Dane spoke for the first time.

“Does Mrs. Hilliard know you moved her?” he asked.

“I don’t think so. She was completely unconscious. Shock, of course.”

“Have you any idea why she was out in the rain that night?”

The colonel stirred unhappily.

“She must have been on her way to the Wards’,” he said. “That’s obvious. She had followed the path to the lane and was crossing it. He may not have meant to kill her or even shoot her. He wanted to scare her, probably.”

“And have you told the Wards this story?” Floyd demanded curiously.

“No. I would not have come at all, but I cannot allow Carol Spencer’s brother to be crucified without a protest.”

He turned quietly and went out, closing the door behind him.

25

D
ANE REMAINED BEHIND WHEN
the colonel left. Floyd sat staring at the door, his mouth partly open, and Jim Mason let his chair down with a thump. Floyd’s eyes turned to Dane.

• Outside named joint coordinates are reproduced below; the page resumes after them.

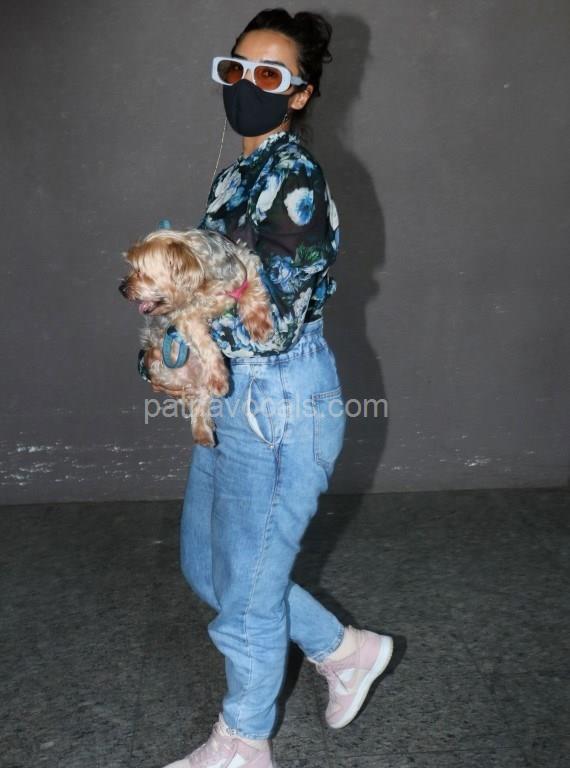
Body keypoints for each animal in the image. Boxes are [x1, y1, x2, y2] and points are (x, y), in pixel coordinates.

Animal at [119, 227, 273, 446]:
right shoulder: (187, 318)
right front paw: (218, 378)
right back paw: (203, 429)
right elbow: (206, 346)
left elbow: (252, 292)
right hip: (163, 369)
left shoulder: (246, 262)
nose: (121, 289)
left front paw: (260, 325)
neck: (204, 287)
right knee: (196, 396)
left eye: (142, 271)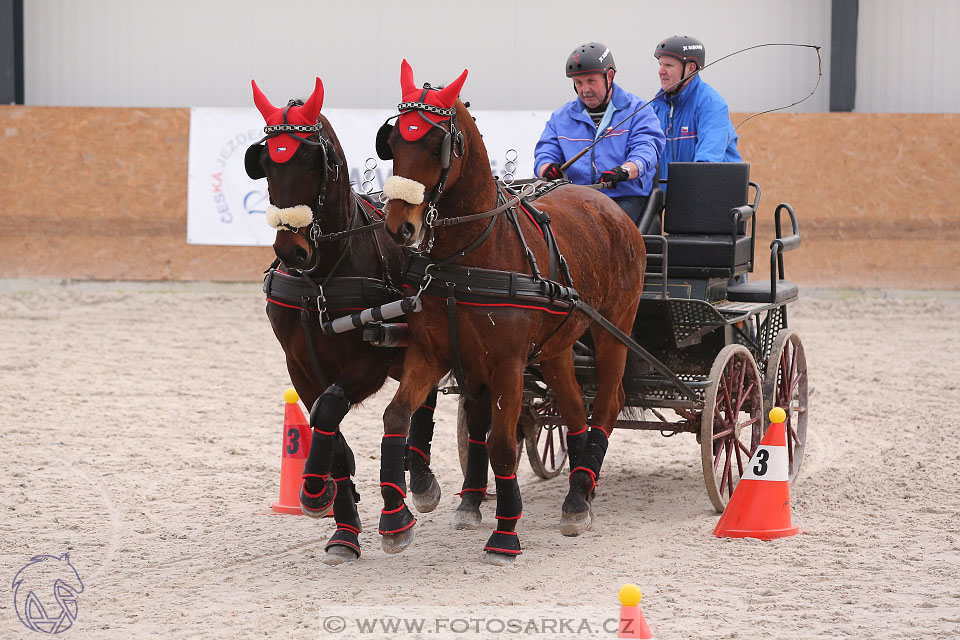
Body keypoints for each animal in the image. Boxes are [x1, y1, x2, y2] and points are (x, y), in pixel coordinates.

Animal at [248, 76, 442, 564]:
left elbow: (331, 406)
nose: (291, 251)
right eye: (265, 162)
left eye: (312, 161)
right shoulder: (299, 366)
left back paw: (424, 480)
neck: (320, 278)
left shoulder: (369, 364)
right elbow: (322, 418)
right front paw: (342, 522)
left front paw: (318, 493)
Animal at [376, 58, 644, 560]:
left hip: (613, 329)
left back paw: (582, 492)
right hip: (556, 347)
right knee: (573, 410)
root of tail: (603, 200)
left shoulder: (507, 364)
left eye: (435, 144)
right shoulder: (433, 353)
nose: (400, 226)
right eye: (394, 140)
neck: (468, 256)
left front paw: (505, 533)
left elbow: (501, 444)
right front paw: (396, 520)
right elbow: (397, 417)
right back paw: (578, 495)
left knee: (606, 406)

“What brings you here?” he inquired. “Were you in that lane too when the Hilliard woman was shot? Looks like the whole summer colony gets around in the middle of the night. Maybe you did the shooting,” he added. “You are quite a shot, aren’t you?”

“I haven’t been camping out at Pine Hill for two weeks or so.”

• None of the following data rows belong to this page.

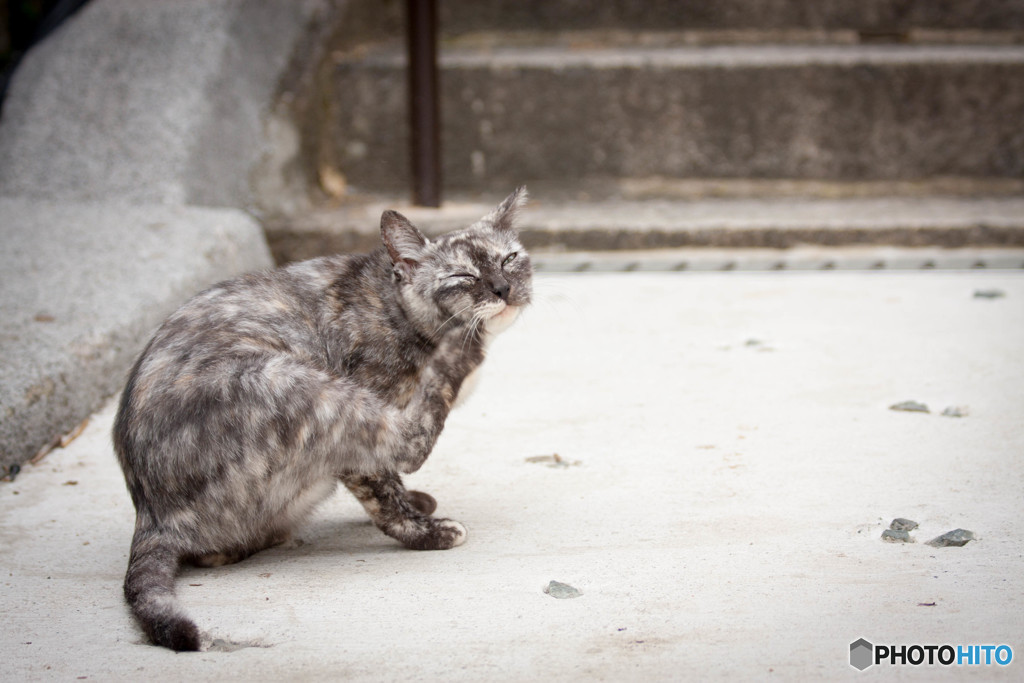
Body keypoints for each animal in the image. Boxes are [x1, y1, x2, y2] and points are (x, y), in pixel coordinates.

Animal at [111, 185, 532, 651]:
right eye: (463, 276)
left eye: (509, 258)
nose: (503, 288)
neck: (396, 309)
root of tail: (151, 515)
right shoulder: (364, 422)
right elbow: (385, 493)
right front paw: (424, 530)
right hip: (289, 379)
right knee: (410, 444)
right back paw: (458, 358)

“And who has? We searched that place. Nothing there but the blankets.”

“If you’ll look again you’ll find a number of fresh tin cans there, by the garage.”

“And what would that mean?” Floyd roared. “What’s the idea anyhow. Are you all in cahoots to try to save Greg Spencer. Some hobo camps out in an empty house, and all at once he kills a girl, shoots a woman, and scares Lucy Norton to death! The colonel says he sees him, you find where he’s been staying, and there’s your killer!”

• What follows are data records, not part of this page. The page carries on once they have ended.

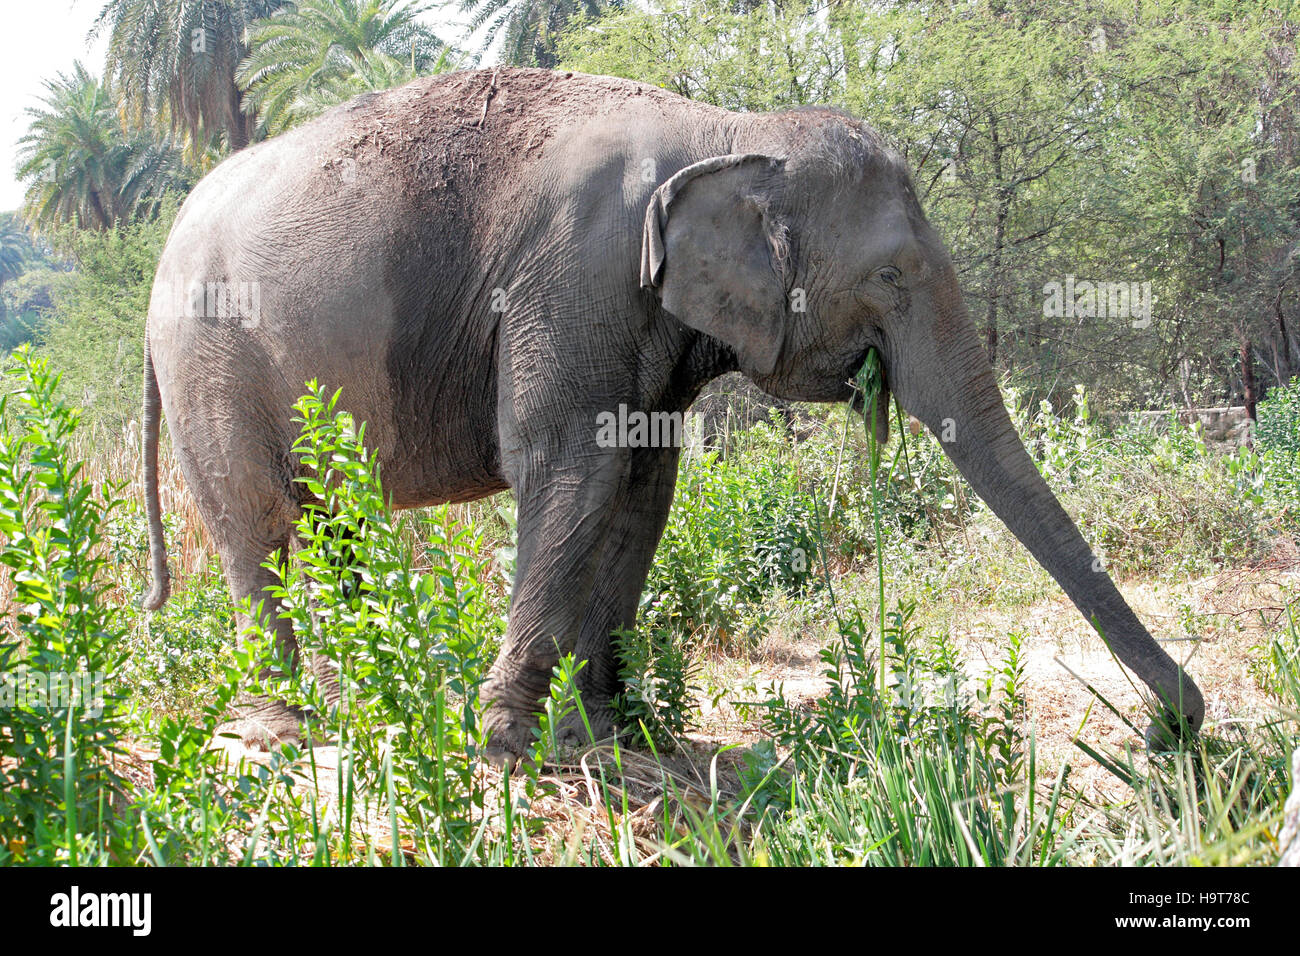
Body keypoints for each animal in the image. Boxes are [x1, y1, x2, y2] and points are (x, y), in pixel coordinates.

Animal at [137, 67, 1201, 764]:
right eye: (892, 277)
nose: (1172, 729)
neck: (726, 132)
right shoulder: (574, 274)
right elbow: (574, 467)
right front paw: (506, 745)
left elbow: (645, 485)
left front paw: (609, 732)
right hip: (212, 364)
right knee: (261, 530)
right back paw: (292, 726)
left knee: (329, 529)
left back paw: (369, 697)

Having done his duty, Dane drove slowly home. One part of the colonel’s story had struck him as distinctly odd. He was still thinking it over when he saw him on the street ahead, walking slowly and dejectedly home. He stopped the car.

“Care for a lift?” he asked.

The colonel roused himself.

“Thanks. Yes, I would, I’m not as young as I like to think I am, major.”

When they started again Dane reverted at once to the colonel’s experience the night Elinor was shot.

“I can see you were in a difficult position,” he said. “You’re not sure it was Terry Ward, are you?”

“What am I to think? It was someone who knew his way around, and war does strange things to men. I know that.”

“Would Mr. Ward go armed against his own grandson?”

The colonel’s color rose. He looked goaded and unhappy.

“I’m afraid he’s going armed against me. He hasn’t been the same for some time. He may have seen me moving Elinor, you know. May have heard the shot and come out.” He tried to light a cigarette with uncertain hands. “He’s been different since then. We used to play a good bit of chess together. We haven’t for some time.”

The picture of the two elderly men, each suspecting the other, was rather pathetic. It was the old story, Dane thought, no one being entirely frank. It was the same with every crime.

“Just what do you know about Terry Ward, Colonel Richardson? Known him a long time?”

“Since he was born. Knew his father before him. Fine Boston family, you know. His grandmother’s death will be a blow to the boy. Only thing is”—the colonel cleared his throat—“he’d never shoot Elinor. There may have been some reason for the other. God knows I judge nobody. But why Elinor?”